All the entries below should be reproduced exactly.

[SOURCE DATA Boundary: Start]

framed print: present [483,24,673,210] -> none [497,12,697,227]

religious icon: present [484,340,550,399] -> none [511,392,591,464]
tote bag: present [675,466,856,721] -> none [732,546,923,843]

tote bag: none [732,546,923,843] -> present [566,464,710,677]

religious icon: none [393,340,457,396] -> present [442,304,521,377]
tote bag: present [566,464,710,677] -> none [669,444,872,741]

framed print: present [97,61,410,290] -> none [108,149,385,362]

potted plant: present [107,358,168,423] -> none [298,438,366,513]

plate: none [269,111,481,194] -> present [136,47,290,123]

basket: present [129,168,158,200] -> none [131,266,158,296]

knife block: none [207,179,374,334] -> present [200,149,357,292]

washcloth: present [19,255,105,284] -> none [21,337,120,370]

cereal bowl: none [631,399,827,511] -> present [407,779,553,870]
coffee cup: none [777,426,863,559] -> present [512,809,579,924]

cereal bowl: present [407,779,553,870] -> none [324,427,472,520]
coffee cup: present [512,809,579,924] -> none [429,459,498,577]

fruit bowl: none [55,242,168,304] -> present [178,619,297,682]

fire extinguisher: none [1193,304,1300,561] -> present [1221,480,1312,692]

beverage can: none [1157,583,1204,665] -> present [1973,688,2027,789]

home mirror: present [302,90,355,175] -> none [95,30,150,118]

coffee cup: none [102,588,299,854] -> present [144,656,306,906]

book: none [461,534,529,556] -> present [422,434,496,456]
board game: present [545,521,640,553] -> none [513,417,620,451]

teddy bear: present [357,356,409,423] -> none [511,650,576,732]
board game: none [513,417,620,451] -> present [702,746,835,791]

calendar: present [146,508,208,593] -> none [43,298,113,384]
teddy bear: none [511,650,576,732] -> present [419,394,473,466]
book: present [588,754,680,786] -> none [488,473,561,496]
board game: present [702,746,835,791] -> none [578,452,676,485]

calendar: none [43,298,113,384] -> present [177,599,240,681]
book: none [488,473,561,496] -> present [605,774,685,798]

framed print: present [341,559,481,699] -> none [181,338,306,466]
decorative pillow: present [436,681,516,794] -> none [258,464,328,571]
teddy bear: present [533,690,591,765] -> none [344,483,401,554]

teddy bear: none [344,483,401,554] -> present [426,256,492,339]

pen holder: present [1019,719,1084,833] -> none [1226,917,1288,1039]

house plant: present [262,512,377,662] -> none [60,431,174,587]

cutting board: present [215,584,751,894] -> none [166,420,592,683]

[SOURCE DATA Boundary: End]

_RESPONSE BOX_
framed print: present [483,24,673,210] -> none [497,12,697,227]

religious icon: present [484,340,550,399] -> none [511,392,591,464]
tote bag: present [675,466,856,721] -> none [732,546,923,843]

tote bag: none [732,546,923,843] -> present [566,464,710,677]

religious icon: none [393,340,457,396] -> present [442,304,521,377]
tote bag: present [566,464,710,677] -> none [669,444,872,741]

framed print: present [97,61,410,290] -> none [108,149,385,362]

potted plant: present [107,358,168,423] -> none [298,438,366,513]

plate: none [269,111,481,194] -> present [136,47,290,123]

basket: present [129,168,158,200] -> none [131,266,158,296]

knife block: none [207,179,374,334] -> present [200,149,357,292]

washcloth: present [19,255,105,284] -> none [21,337,120,370]

cereal bowl: none [631,399,827,511] -> present [407,779,553,870]
coffee cup: none [777,426,863,559] -> present [512,809,579,924]

cereal bowl: present [407,779,553,870] -> none [324,427,472,520]
coffee cup: present [512,809,579,924] -> none [429,459,498,577]

fruit bowl: none [55,242,168,304] -> present [178,619,297,682]

fire extinguisher: none [1193,304,1300,561] -> present [1221,480,1312,692]

beverage can: none [1157,583,1204,665] -> present [1973,688,2027,789]

home mirror: present [302,90,355,175] -> none [95,30,150,118]

coffee cup: none [102,588,299,854] -> present [144,656,306,906]

book: none [461,534,529,556] -> present [422,434,496,456]
board game: present [545,521,640,553] -> none [513,417,620,451]

teddy bear: present [357,356,409,423] -> none [511,650,576,732]
board game: none [513,417,620,451] -> present [702,746,835,791]

calendar: present [146,508,208,593] -> none [43,298,113,384]
teddy bear: none [511,650,576,732] -> present [419,394,473,466]
book: present [588,754,680,786] -> none [488,473,561,496]
board game: present [702,746,835,791] -> none [578,452,676,485]

calendar: none [43,298,113,384] -> present [177,599,240,681]
book: none [488,473,561,496] -> present [605,774,685,798]

framed print: present [341,559,481,699] -> none [181,338,306,466]
decorative pillow: present [436,681,516,794] -> none [258,464,328,571]
teddy bear: present [533,690,591,765] -> none [344,483,401,554]

teddy bear: none [344,483,401,554] -> present [426,256,492,339]

pen holder: present [1019,719,1084,833] -> none [1226,917,1288,1039]

house plant: present [262,512,377,662] -> none [60,431,174,587]

cutting board: present [215,584,751,894] -> none [166,420,592,683]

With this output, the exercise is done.